→ BRIEF 1: Quote the stretch of the finalist write-up from "Our 10 UK finalists" through "in the area.", word for word.

→ SELECTED EXTRACT:
★ ★ ★

Hannah van der Kerkhof, 2nd place

Hannah researches chemical additives and microplastics leach into the (marine) environment when plastic litter is disposed in nature. Her research is conducted with beach plastic collected at the west coast of India (Goa and Mumbai).

 

Annerieke Bouwman, 3rd place

In Annerieke’s study, the potential role of the seabed as a sink for microplastics in the Mississippi River Delta (MRD) was studied. She obtained microplastics by performing a density separation, treated with Fenton’s reagent, and finally analyzed by light microscopy and Raman Spectroscopy.
And of course our other finalists, in random order:

 

Colin Deblonde
Daphne Persoon
Lennert van Rompaey
Lotte Jonkergouw
Nikki Groote Schaarsberg
Samantha G. R. Jenkins
Shaakira Jassat

 

 

Saving our oceans in London, the UK

 

Our 10 UK finalists had the opportunity to pitch their ideas at Cody Dock, a creative hub on the Lower Lea River, where they not only impressed the jury but also all Londoners who where in the area.

★ ★ ★

→ THE INPUT:
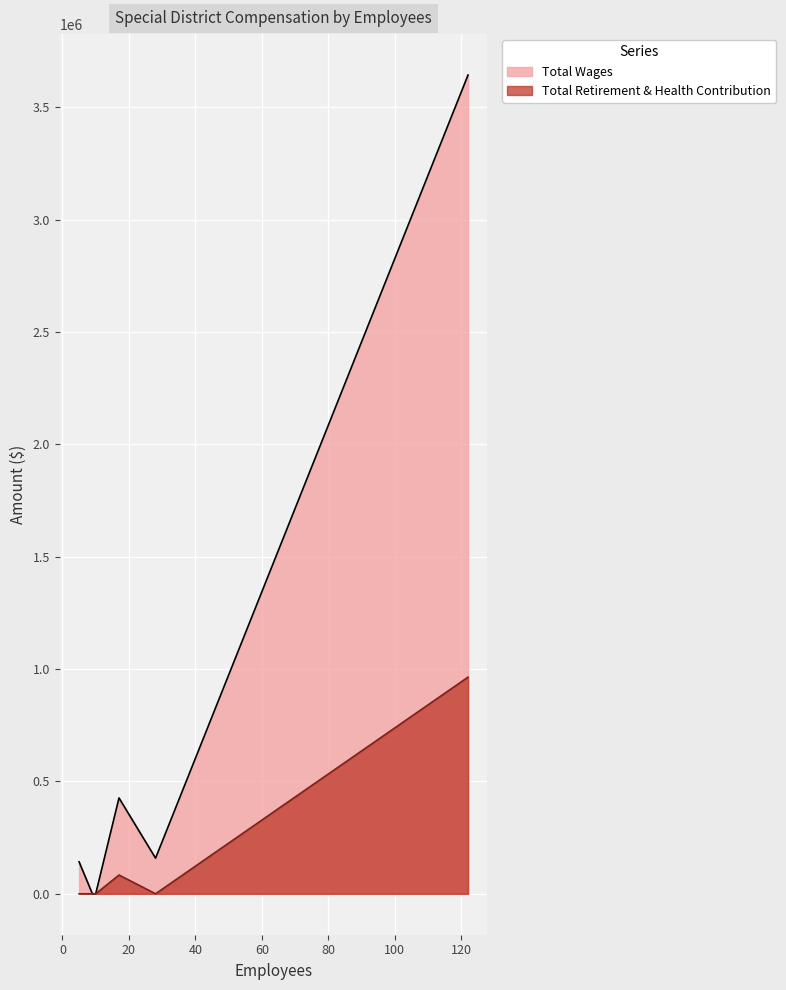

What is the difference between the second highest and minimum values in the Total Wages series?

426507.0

★ ★ ★

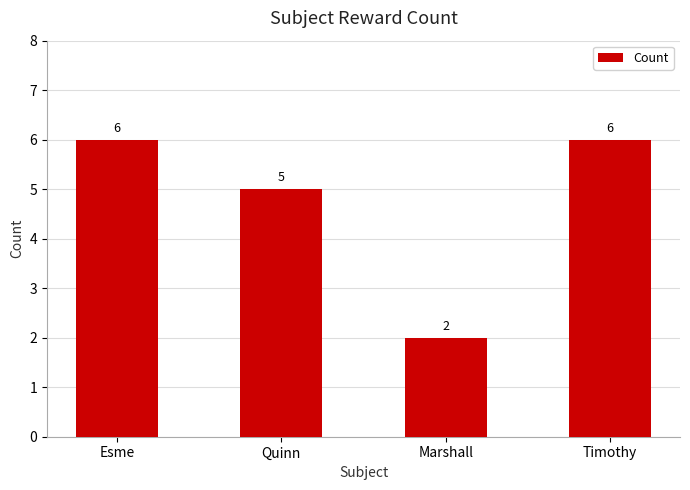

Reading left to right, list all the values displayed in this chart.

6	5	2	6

★ ★ ★

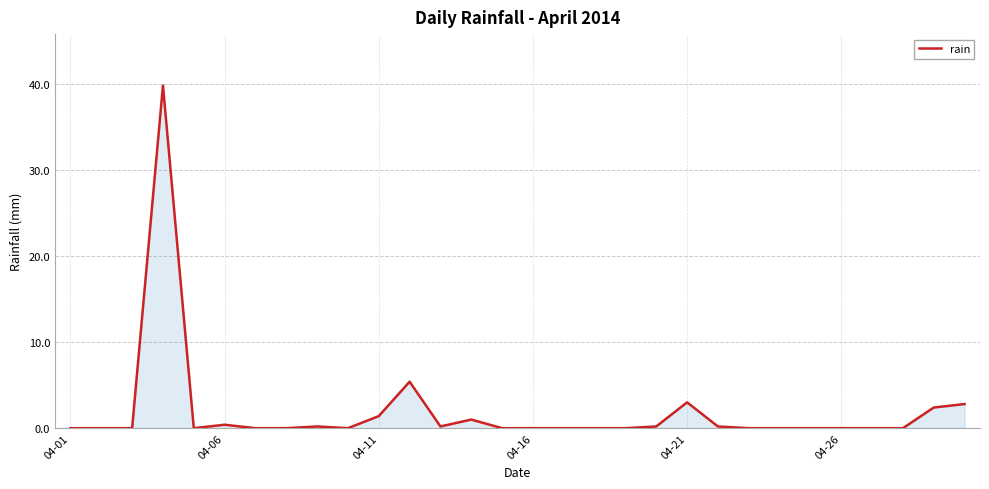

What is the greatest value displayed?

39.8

★ ★ ★

→ BRIEF 2: Pull out every line in the listing that contains the string "values".

→ RESPONSE AREA 1:
Our 10 UK finalists had the opportunity to pitch their ideas at Cody Dock, a creative hub on the Lower Lea River, where they not only impressed the jury but also all Londoners who where in the area.

→ RESPONSE AREA 2:
What is the difference between the second highest and minimum values in the Total Wages series?
Reading left to right, list all the values displayed in this chart.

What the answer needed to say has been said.